CompClust - CompClust is a python package written using the pyMLX and IPlot APIs. It provides software tools to explore and quantify relationships between clustering results. Its development has been largely built around needs of microarray data analysis but could be easily used in other domains. Briefly pyMLX provides an provides for efficient and convenient execution of many clustering algorithms using a extendable library of algorithms. It also provides many-to-many linkages between data features and annotations (such as cluster labels, gene names, gene ontology information, etc.) This linkages are are persistant through data manipulations. IPlot provides an abstraction of the plotting process in which any arbitrary feature or derived feature of the data can be projected onto any feature of the plot, including the X,Y coordinates of points, marker symbol, marker size, maker/line color, etc. These plots are intrinsically linked to the dataset, the View and the Labeling classes found within pyMLX.

Mussa - Mussa is an N-way version of the FamilyRelations/secomp 2-way comparative sequence analysis programs. Given DNA sequence from N species, Mussa uses all possible pairwise comparions to derive an N-wise comparison. For example, given sequences 1,2,3, and 4, Mussa makes 6 2-way comparisons: 1vs2, 1vs3, 1vs4, 2vs3, 2vs4, and 3vs4. It then compares all the links between these comparisons, saving those that satisfy a transitivity requirement. The saved paths are then displayed in an interactive viewer

Pymerase - Pymerase is a tool intended to generate a python object model, relational database, and an object-relational model connecting the two. However it has been extended to also output web pages, gui widgets, tab delimited text parsers, etc. It can be easily extended to output whatever else you might like. We are currently using Pymerase for BioHub development and other projects.
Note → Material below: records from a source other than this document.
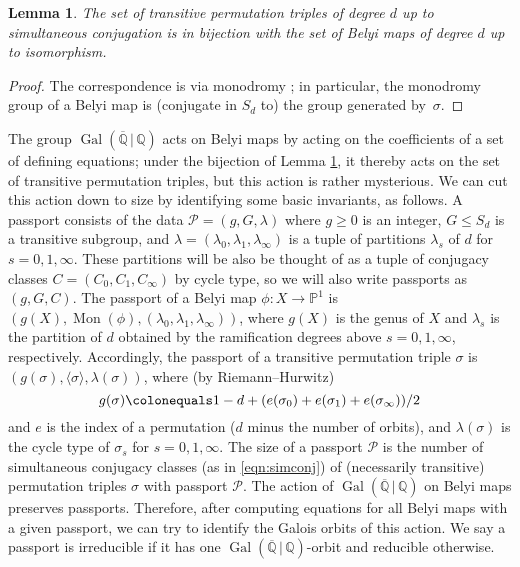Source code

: \documentclass{dcthesis}
\newcommand{\PP}{\mathbb P}
\newcommand{\QQ}{\mathbb Q}
\newcommand{\defi}[1]{\textsf{#1}}
\DeclareMathOperator{\Mon}{Mon}
\DeclareMathOperator{\Gal}{Gal}
\newtheorem{lemma}[prop]{Lemma}
\theoremstyle{definition}
\theoremstyle{remark}
\numberwithin{equation}{section}
\numberwithin{figure}{section}
\begin{document}
{{{      \begin{lemma} \label{lem:simulisom}
        The set of transitive permutation triples of degree $d$ up to simultaneous
        conjugation is in bijection with the set of Belyi maps of degree $d$ up to
        isomorphism.
      \end{lemma}
      \begin{proof}
        The correspondence is via monodromy \cite[Lemma 1.1]{KMSV}; in particular,
        the monodromy group of a Belyi map is (conjugate in $S_d$ to) the group
        generated by~$\sigma$.
      \end{proof}
      The group $\Gal(\overline{\QQ}\,|\,\QQ)$ acts on Belyi maps by acting on the
      coefficients of a set of defining equations; under the bijection of Lemma
      \ref{lem:simulisom}, it thereby acts on the set of transitive permutation
      triples, but this action is rather mysterious.
      We can cut this action down to size by identifying some basic invariants, as
      follows.  A \defi{passport} consists of the data $\mathcal{P}=(g,G,\lambda)$
      where $g \geq 0$ is an integer, $G \leq S_d$ is a transitive subgroup, and
      $\lambda=(\lambda_0,\lambda_1,\lambda_\infty)$ is a tuple of partitions
      $\lambda_s$ of $d$ for $s=0,1,\infty$.  These partitions will be also be
      thought of as a tuple of conjugacy classes $C=(C_0,C_1,C_\infty)$ by cycle
      type, so we will also write passports as $(g,G,C)$.
      The \defi{passport} of a
      Belyi map $\phi\colon X \to \PP^1$ is $(g(X),\Mon(\phi),
      (\lambda_0,\lambda_1,\lambda_\infty))$,
      where $g(X)$ is the genus of $X$ and
      $\lambda_s$ is the partition of $d$ obtained by the ramification degrees above
      $s=0,1,\infty$, respectively.
      Accordingly, the \defi{passport} of a transitive
      permutation triple $\sigma$ is
      $(g(\sigma),\langle \sigma \rangle, \lambda(\sigma))$,
      where (by Riemann--Hurwitz)
      \begin{equation}\label{eqn:riemannhurwitzfortriples}
        g(\sigma) \colonequals 1-d+(e(\sigma_0)+e(\sigma_1)+e(\sigma_\infty))/2
      \end{equation}
      and $e$ is the index of a permutation ($d$ minus the number of orbits), and
      $\lambda(\sigma)$ is the cycle type of $\sigma_s$ for $s=0,1,\infty$. The
      \defi{size} of a passport $\mathcal{P}$ is the number of simultaneous conjugacy
      classes (as in \ref{eqn:simconj}) of (necessarily transitive) permutation
      triples $\sigma$ with passport $\mathcal{P}$.
      The action of $\Gal(\overline{\QQ}\,|\,\QQ)$ on Belyi maps preserves passports.
      Therefore, after computing equations for all Belyi maps with a given
      passport, we can try to identify the Galois orbits of this action.
      We say a passport is \defi{irreducible} if it has one
      $\Gal(\overline{\QQ}\,|\,\QQ)$-orbit and
      \defi{reducible} otherwise.
    }
  }
}
\end{document}
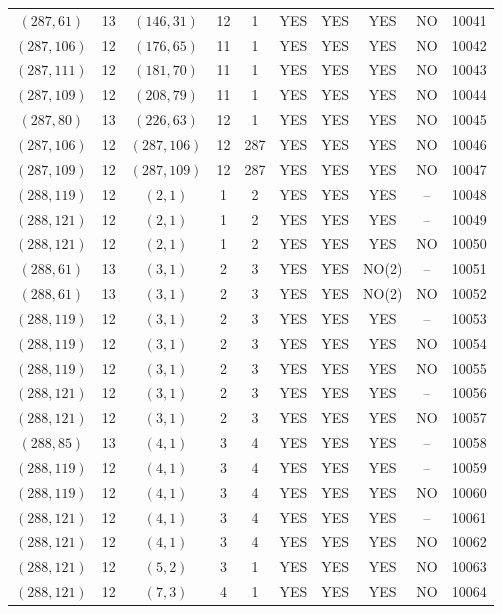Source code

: \begin{longtable}{|c|c|c|c|c|c|c|c|c|c|}
$(287, 61)$ & 13 & $(146, 31)$ & 12 & 1 & YES & YES & YES & NO & 10041\\
$(287, 106)$ & 12 & $(176, 65)$ & 11 & 1 & YES & YES & YES & NO & 10042\\
$(287, 111)$ & 12 & $(181, 70)$ & 11 & 1 & YES & YES & YES & NO & 10043\\
$(287, 109)$ & 12 & $(208, 79)$ & 11 & 1 & YES & YES & YES & NO & 10044\\
$(287, 80)$ & 13 & $(226, 63)$ & 12 & 1 & YES & YES & YES & NO & 10045\\
$(287, 106)$ & 12 & $(287, 106)$ & 12 & 287 & YES & YES & YES & NO & 10046\\
$(287, 109)$ & 12 & $(287, 109)$ & 12 & 287 & YES & YES & YES & NO & 10047\\
$(288, 119)$ & 12 & $(2, 1)$ & 1 & 2 & YES & YES & YES & -- & 10048\\
$(288, 121)$ & 12 & $(2, 1)$ & 1 & 2 & YES & YES & YES & -- & 10049\\
$(288, 121)$ & 12 & $(2, 1)$ & 1 & 2 & YES & YES & YES & NO & 10050\\
$(288, 61)$ & 13 & $(3, 1)$ & 2 & 3 & YES & YES & NO(2) & -- & 10051\\
$(288, 61)$ & 13 & $(3, 1)$ & 2 & 3 & YES & YES & NO(2) & NO & 10052\\
$(288, 119)$ & 12 & $(3, 1)$ & 2 & 3 & YES & YES & YES & -- & 10053\\
$(288, 119)$ & 12 & $(3, 1)$ & 2 & 3 & YES & YES & YES & NO & 10054\\
$(288, 119)$ & 12 & $(3, 1)$ & 2 & 3 & YES & YES & YES & NO & 10055\\
$(288, 121)$ & 12 & $(3, 1)$ & 2 & 3 & YES & YES & YES & -- & 10056\\
$(288, 121)$ & 12 & $(3, 1)$ & 2 & 3 & YES & YES & YES & NO & 10057\\
$(288, 85)$ & 13 & $(4, 1)$ & 3 & 4 & YES & YES & YES & -- & 10058\\
$(288, 119)$ & 12 & $(4, 1)$ & 3 & 4 & YES & YES & YES & -- & 10059\\
$(288, 119)$ & 12 & $(4, 1)$ & 3 & 4 & YES & YES & YES & NO & 10060\\
$(288, 121)$ & 12 & $(4, 1)$ & 3 & 4 & YES & YES & YES & -- & 10061\\
$(288, 121)$ & 12 & $(4, 1)$ & 3 & 4 & YES & YES & YES & NO & 10062\\
$(288, 121)$ & 12 & $(5, 2)$ & 3 & 1 & YES & YES & YES & NO & 10063\\
$(288, 121)$ & 12 & $(7, 3)$ & 4 & 1 & YES & YES & YES & NO & 10064\\

\end{longtable}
Sigmoid - The Sigmoid project is intended to produce a database of cellular signaling pathways and models thereof, to marshall the major forms of data and knowledge required as input to cellular modeling software and also to organize the outputs. Such cellular signaling and regulatory pathways are commonly hand-drawn in biological literature as an aid to intuitive understanding. Pathway databases can provide the same assistance in the context of attempts to achieve a quantitative understanding of cellular processes by numerical simulation. They can also serve as an aid to capturing and querying both expert knowledge and heterogeneous data sets pertaining to pathways. Cell model databases are a subject of current research. SIGMOID works at the interface of these two areas.